▶ Exercise instructions
Produce a verbatim copy of the records, and keep the images out of it.

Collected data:
_ _ _ _ _ _ _

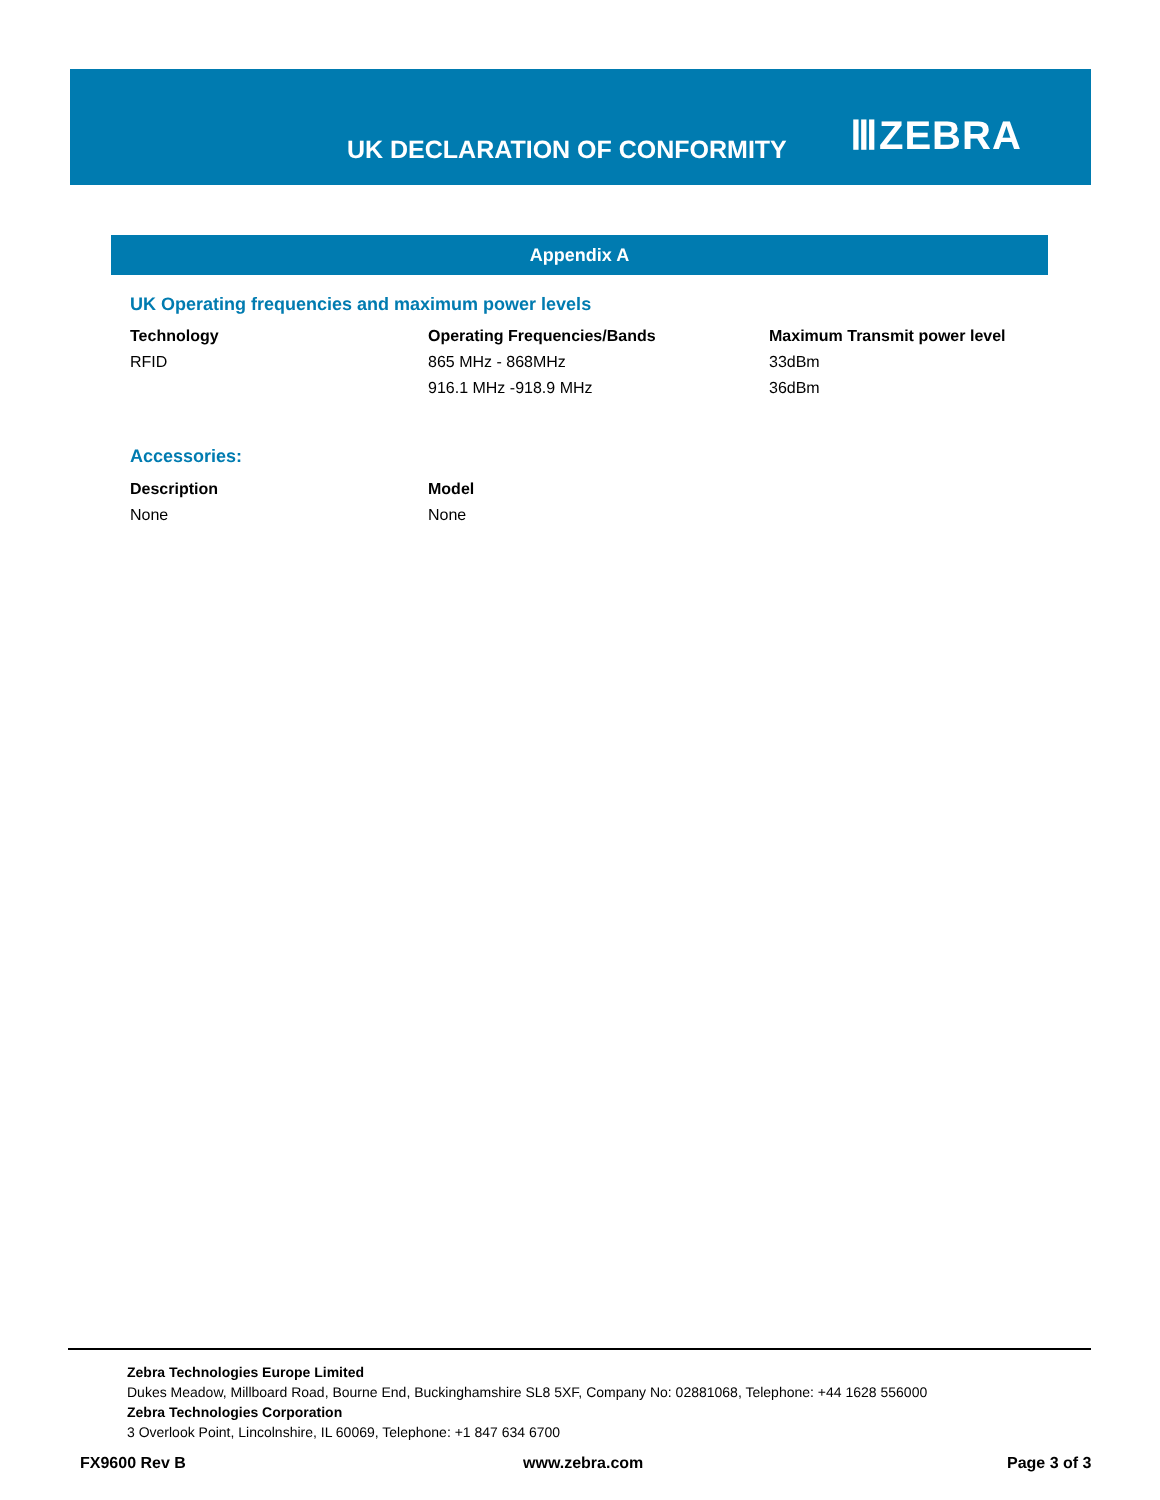UK DECLARATION OF CONFORMITY
ⅢZEBRA
Appendix A
UK Operating frequencies and maximum power levels
| Technology | Operating Frequencies/Bands | Maximum Transmit power level |
| --- | --- | --- |
| RFID | 865 MHz - 868MHz | 33dBm |
| | 916.1 MHz -918.9 MHz | 36dBm |
Accessories:
| Description | Model |
| --- | --- |
| None | None |
Zebra Technologies Europe Limited
Dukes Meadow, Millboard Road, Bourne End, Buckinghamshire SL8 5XF, Company No: 02881068, Telephone: +44 1628 556000
Zebra Technologies Corporation
3 Overlook Point, Lincolnshire, IL 60069, Telephone: +1 847 634 6700
FX9600 Rev B www.zebra.com Page 3 of 3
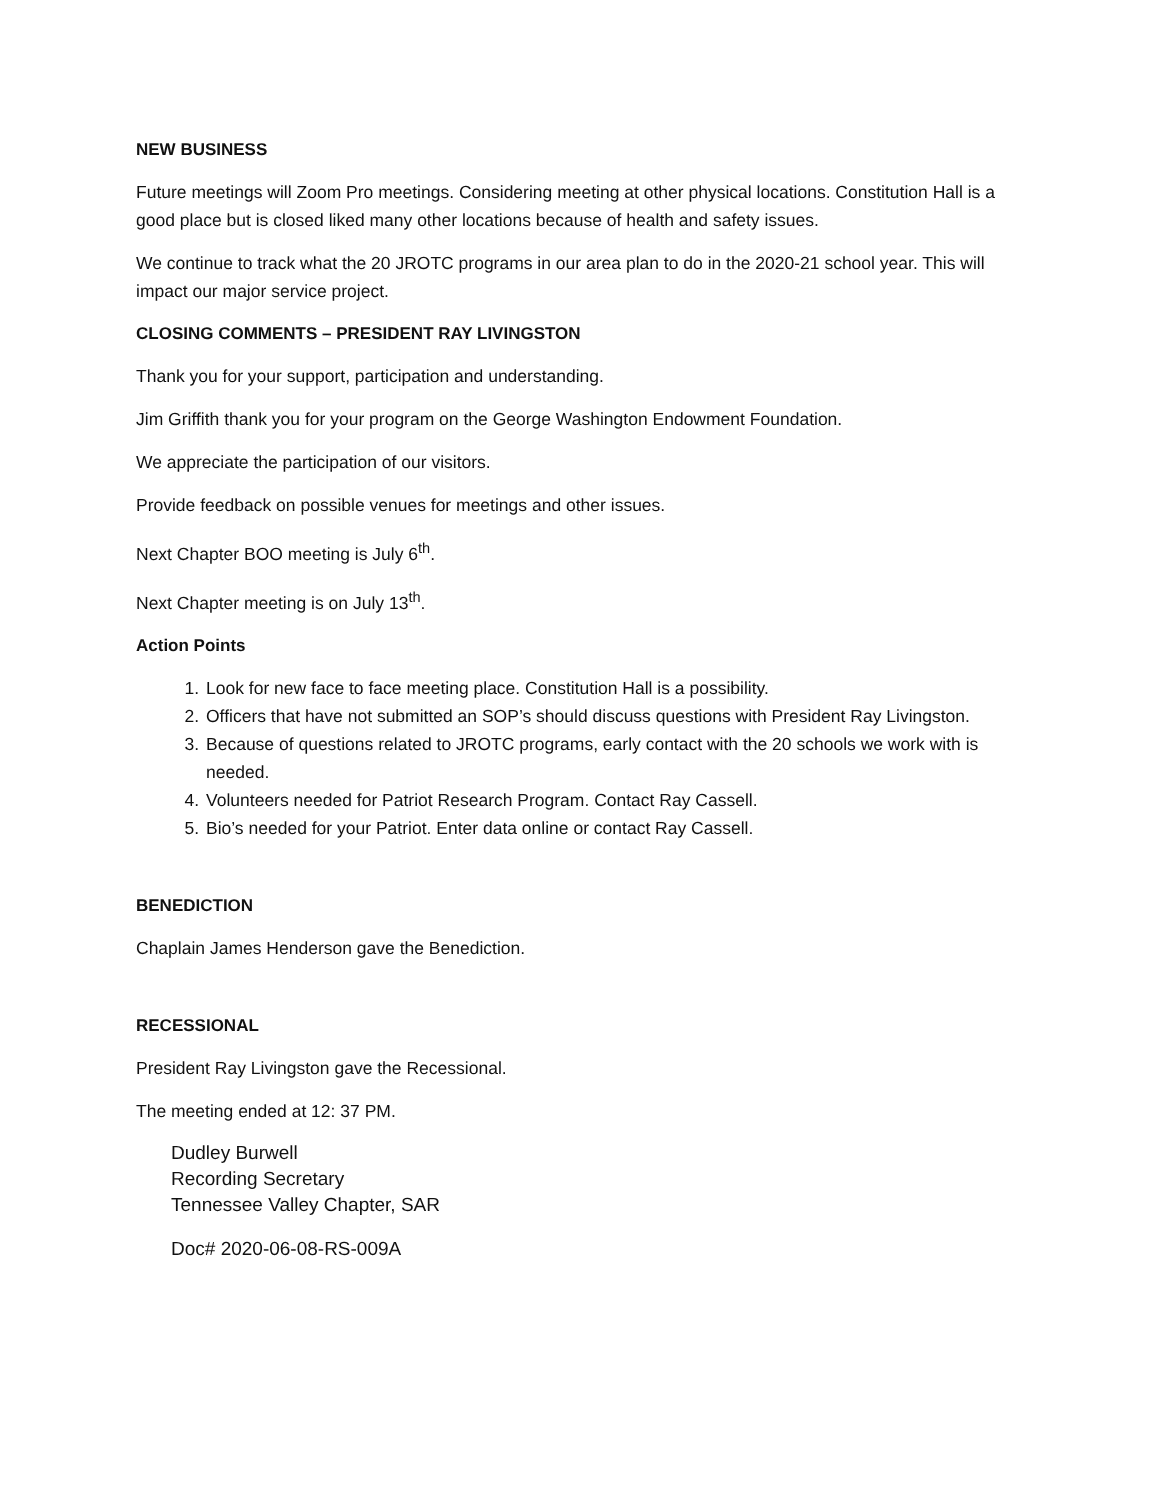NEW BUSINESS
Future meetings will Zoom Pro meetings. Considering meeting at other physical locations. Constitution Hall is a good place but is closed liked many other locations because of health and safety issues.
We continue to track what the 20 JROTC programs in our area plan to do in the 2020-21 school year. This will impact our major service project.
CLOSING COMMENTS – PRESIDENT RAY LIVINGSTON
Thank you for your support, participation and understanding.
Jim Griffith thank you for your program on the George Washington Endowment Foundation.
We appreciate the participation of our visitors.
Provide feedback on possible venues for meetings and other issues.
Next Chapter BOO meeting is July 6<sup>th</sup>.
Next Chapter meeting is on July 13<sup>th</sup>.
Action Points
1. Look for new face to face meeting place. Constitution Hall is a possibility.
2. Officers that have not submitted an SOP’s should discuss questions with President Ray Livingston.
3. Because of questions related to JROTC programs, early contact with the 20 schools we work with is needed.
4. Volunteers needed for Patriot Research Program. Contact Ray Cassell.
5. Bio’s needed for your Patriot. Enter data online or contact Ray Cassell.
BENEDICTION
Chaplain James Henderson gave the Benediction.
RECESSIONAL
President Ray Livingston gave the Recessional.
The meeting ended at 12: 37 PM.
Dudley Burwell
Recording Secretary
Tennessee Valley Chapter, SAR
Doc# 2020-06-08-RS-009A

_ _ _ _ _ _ _

▶ Response for this exercise
UK DECLARATION OF CONFORMITY
ⅢZEBRA
Appendix A
UK Operating frequencies and maximum power levels
| Technology | Operating Frequencies/Bands | Maximum Transmit power level |
| --- | --- | --- |
| RFID | 865 MHz - 868MHz | 33dBm |
| | 916.1 MHz -918.9 MHz | 36dBm |
Accessories:
| Description | Model |
| --- | --- |
| None | None |
Zebra Technologies Europe Limited
Dukes Meadow, Millboard Road, Bourne End, Buckinghamshire SL8 5XF, Company No: 02881068, Telephone: +44 1628 556000
Zebra Technologies Corporation
3 Overlook Point, Lincolnshire, IL 60069, Telephone: +1 847 634 6700
FX9600 Rev B www.zebra.com Page 3 of 3
NEW BUSINESS
Future meetings will Zoom Pro meetings. Considering meeting at other physical locations. Constitution Hall is a good place but is closed liked many other locations because of health and safety issues.
We continue to track what the 20 JROTC programs in our area plan to do in the 2020-21 school year. This will impact our major service project.
CLOSING COMMENTS – PRESIDENT RAY LIVINGSTON
Thank you for your support, participation and understanding.
Jim Griffith thank you for your program on the George Washington Endowment Foundation.
We appreciate the participation of our visitors.
Provide feedback on possible venues for meetings and other issues.
Next Chapter BOO meeting is July 6<sup>th</sup>.
Next Chapter meeting is on July 13<sup>th</sup>.
Action Points
1. Look for new face to face meeting place. Constitution Hall is a possibility.
2. Officers that have not submitted an SOP’s should discuss questions with President Ray Livingston.
3. Because of questions related to JROTC programs, early contact with the 20 schools we work with is needed.
4. Volunteers needed for Patriot Research Program. Contact Ray Cassell.
5. Bio’s needed for your Patriot. Enter data online or contact Ray Cassell.
BENEDICTION
Chaplain James Henderson gave the Benediction.
RECESSIONAL
President Ray Livingston gave the Recessional.
The meeting ended at 12: 37 PM.
Dudley Burwell
Recording Secretary
Tennessee Valley Chapter, SAR
Doc# 2020-06-08-RS-009A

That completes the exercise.